# STEM Presentation: Predictive Modeling

Predictive modeling is the source of a lot of the cutting-edge software out of
Silicon Valley.

Let's start with a basic example of we perform some basic data analysis using
Python.

Let us begin with some data. Our data is in a csv file. A csv file is simply
a text file with rows in the data delimited by a comma.

In [None]:
import numpy as np
import pandas as pa
import matplotlib.pyplot as plt

boston_crime_data = pa.read_csv('Boston.csv')

print(boston_crime_data.head())

As we can see, each of the rows of data contains information for a different
column. This data contains information on per-capita crime rates by town, with
other information by town such as age of houses, whether or not a town sits on
the Charles River, property tax-rate, pupil-teacher ratio, proportion of large
zones in town, etc.

Before we consider building a model, let's take a look at our data. Let's focus
on determinants of crime.
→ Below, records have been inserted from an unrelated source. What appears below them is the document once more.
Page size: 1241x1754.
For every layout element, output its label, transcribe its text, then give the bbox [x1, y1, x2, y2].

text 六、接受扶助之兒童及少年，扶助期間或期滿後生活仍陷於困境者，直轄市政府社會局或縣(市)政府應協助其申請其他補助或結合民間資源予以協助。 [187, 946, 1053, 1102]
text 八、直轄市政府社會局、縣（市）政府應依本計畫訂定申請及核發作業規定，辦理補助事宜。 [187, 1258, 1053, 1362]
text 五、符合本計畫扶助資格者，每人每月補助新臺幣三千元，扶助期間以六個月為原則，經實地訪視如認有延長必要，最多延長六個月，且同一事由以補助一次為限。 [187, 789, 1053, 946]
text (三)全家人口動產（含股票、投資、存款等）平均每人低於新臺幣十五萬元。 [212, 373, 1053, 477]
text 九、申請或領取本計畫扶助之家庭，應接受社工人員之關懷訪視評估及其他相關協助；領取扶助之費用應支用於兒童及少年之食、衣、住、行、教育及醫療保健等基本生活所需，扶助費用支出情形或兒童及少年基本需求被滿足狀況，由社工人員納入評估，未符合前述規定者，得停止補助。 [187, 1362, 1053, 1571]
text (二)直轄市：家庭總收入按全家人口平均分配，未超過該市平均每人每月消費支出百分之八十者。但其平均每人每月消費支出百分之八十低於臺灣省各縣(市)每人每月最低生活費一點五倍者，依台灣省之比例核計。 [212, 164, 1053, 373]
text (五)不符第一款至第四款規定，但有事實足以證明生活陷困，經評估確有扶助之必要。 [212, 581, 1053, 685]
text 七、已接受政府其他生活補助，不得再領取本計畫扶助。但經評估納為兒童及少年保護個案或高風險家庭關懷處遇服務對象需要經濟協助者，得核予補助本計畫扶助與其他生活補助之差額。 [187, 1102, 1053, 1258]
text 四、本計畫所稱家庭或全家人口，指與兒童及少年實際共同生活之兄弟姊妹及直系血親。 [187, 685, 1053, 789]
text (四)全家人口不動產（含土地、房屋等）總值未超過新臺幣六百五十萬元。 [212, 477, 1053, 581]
Our outcome variable of interest will be 'crim'.
Let's plot the distribution of it and take a look.

In [None]:
plt.hist(boston_crime_data['crim'], bins=10)
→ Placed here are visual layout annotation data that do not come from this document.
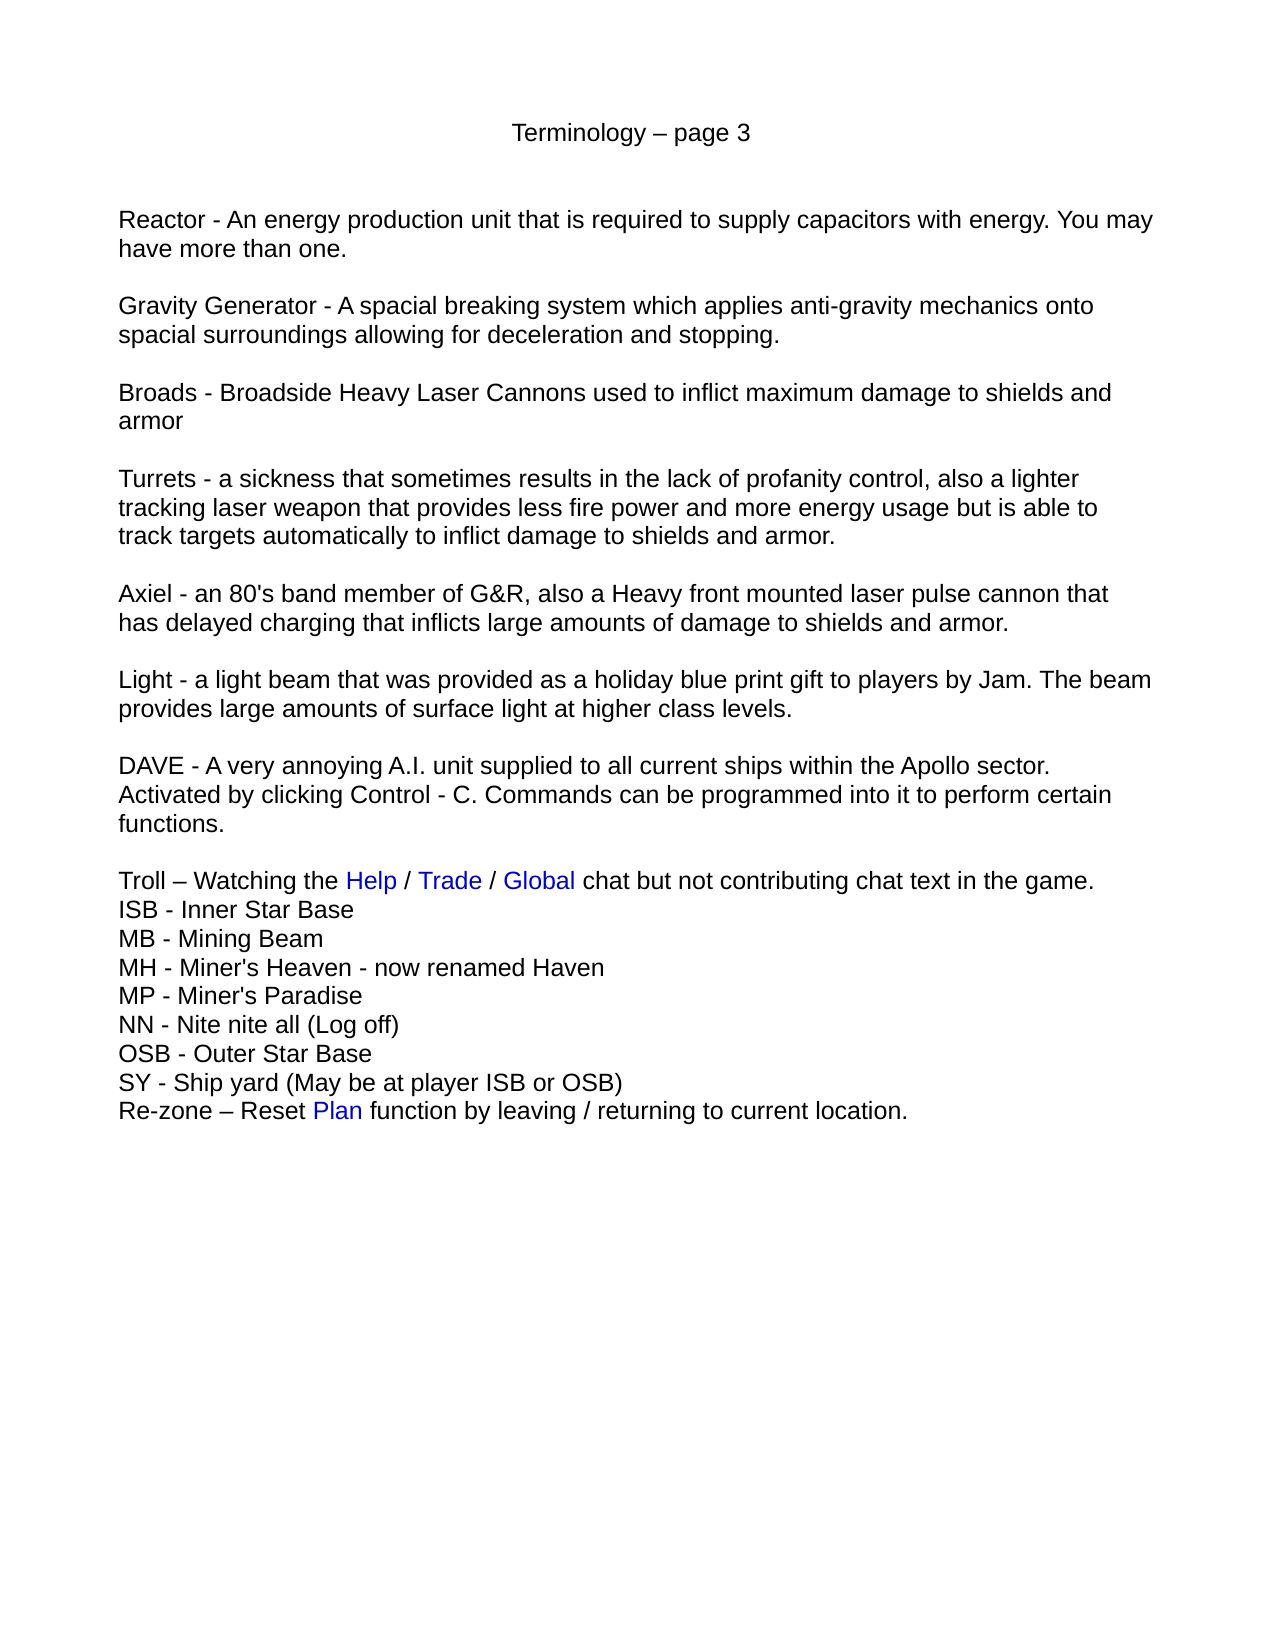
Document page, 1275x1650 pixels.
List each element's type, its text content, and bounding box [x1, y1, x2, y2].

text Re-zone – Reset Plan function by leaving / returning to current location. [118, 1096, 1157, 1125]
text Light - a light beam that was provided as a holiday blue print gift to players by Jam. The beam provides large amounts of surface light at higher class levels. [118, 665, 1157, 723]
text Reactor - An energy production unit that is required to supply capacitors with energy. You may have more than one. [118, 205, 1157, 263]
text Troll – Watching the Help / Trade / Global chat but not contributing chat text in the game. [118, 866, 1157, 895]
text MH - Miner's Heaven - now renamed Haven [118, 953, 1157, 981]
text Gravity Generator - A spacial breaking system which applies anti-gravity mechanics onto spacial surroundings allowing for deceleration and stopping. [118, 291, 1157, 349]
text NN - Nite nite all (Log off) [118, 1010, 1157, 1039]
text Axiel - an 80's band member of G&R, also a Heavy front mounted laser pulse cannon that has delayed charging that inflicts large amounts of damage to shields and armor. [118, 579, 1157, 636]
text MP - Miner's Paradise [118, 981, 1157, 1010]
text SY - Ship yard (May be at player ISB or OSB) [118, 1068, 1157, 1096]
text DAVE - A very annoying A.I. unit supplied to all current ships within the Apollo sector. Activated by clicking Control - C. Commands can be programmed into it to perform certain functions. [118, 751, 1157, 838]
text Broads - Broadside Heavy Laser Cannons used to inflict maximum damage to shields and armor [118, 378, 1157, 435]
text ISB - Inner Star Base [118, 895, 1157, 924]
text Turrets - a sickness that sometimes results in the lack of profanity control, also a lighter tracking laser weapon that provides less fire power and more energy usage but is able to track targets automatically to inflict damage to shields and armor. [118, 464, 1157, 550]
text MB - Mining Beam [118, 924, 1157, 953]
text OSB - Outer Star Base [118, 1039, 1157, 1068]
As we can see, our data is more populated as we get closer to 0. Why would we
expect this with something like crime rate?
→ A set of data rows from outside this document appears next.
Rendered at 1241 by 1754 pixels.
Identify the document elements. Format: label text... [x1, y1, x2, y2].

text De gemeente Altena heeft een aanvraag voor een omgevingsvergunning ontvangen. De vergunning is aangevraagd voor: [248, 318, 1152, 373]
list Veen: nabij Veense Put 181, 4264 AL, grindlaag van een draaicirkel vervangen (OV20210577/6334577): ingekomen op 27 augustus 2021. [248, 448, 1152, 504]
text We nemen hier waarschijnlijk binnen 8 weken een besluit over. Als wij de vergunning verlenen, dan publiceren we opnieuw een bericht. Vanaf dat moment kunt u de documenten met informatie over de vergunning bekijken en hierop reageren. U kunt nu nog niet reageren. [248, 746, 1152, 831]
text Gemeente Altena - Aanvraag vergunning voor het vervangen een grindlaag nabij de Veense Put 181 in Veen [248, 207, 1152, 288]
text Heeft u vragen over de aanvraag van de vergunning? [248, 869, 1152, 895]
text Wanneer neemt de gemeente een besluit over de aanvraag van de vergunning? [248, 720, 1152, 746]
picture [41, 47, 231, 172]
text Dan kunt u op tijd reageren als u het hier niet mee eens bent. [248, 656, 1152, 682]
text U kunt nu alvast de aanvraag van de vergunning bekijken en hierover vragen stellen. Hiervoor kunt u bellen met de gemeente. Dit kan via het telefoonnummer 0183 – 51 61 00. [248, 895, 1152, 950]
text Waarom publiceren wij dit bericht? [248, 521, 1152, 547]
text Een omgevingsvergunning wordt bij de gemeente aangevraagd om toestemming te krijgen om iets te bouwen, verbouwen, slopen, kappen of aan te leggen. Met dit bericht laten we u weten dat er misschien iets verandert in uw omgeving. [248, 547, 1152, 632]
Now, let's take a look at some of our other variables.

Given that the 'crim' column is distribute so close to 0, it makes linear
predictive modeling difficult to perform, given that negative rates are not
possible.

In [None]:
plt.hist(np.log(boston_crime_data['crim']), bins=10)

Now let's try building a simple model:

In [None]:
import statsmodels.formula.api as smf
model = smf.ols(formula='crim ~ age + chas + zn + ptratio',
                data=boston_crime_data)
model_fit = model.fit()
print(model_fit.summary())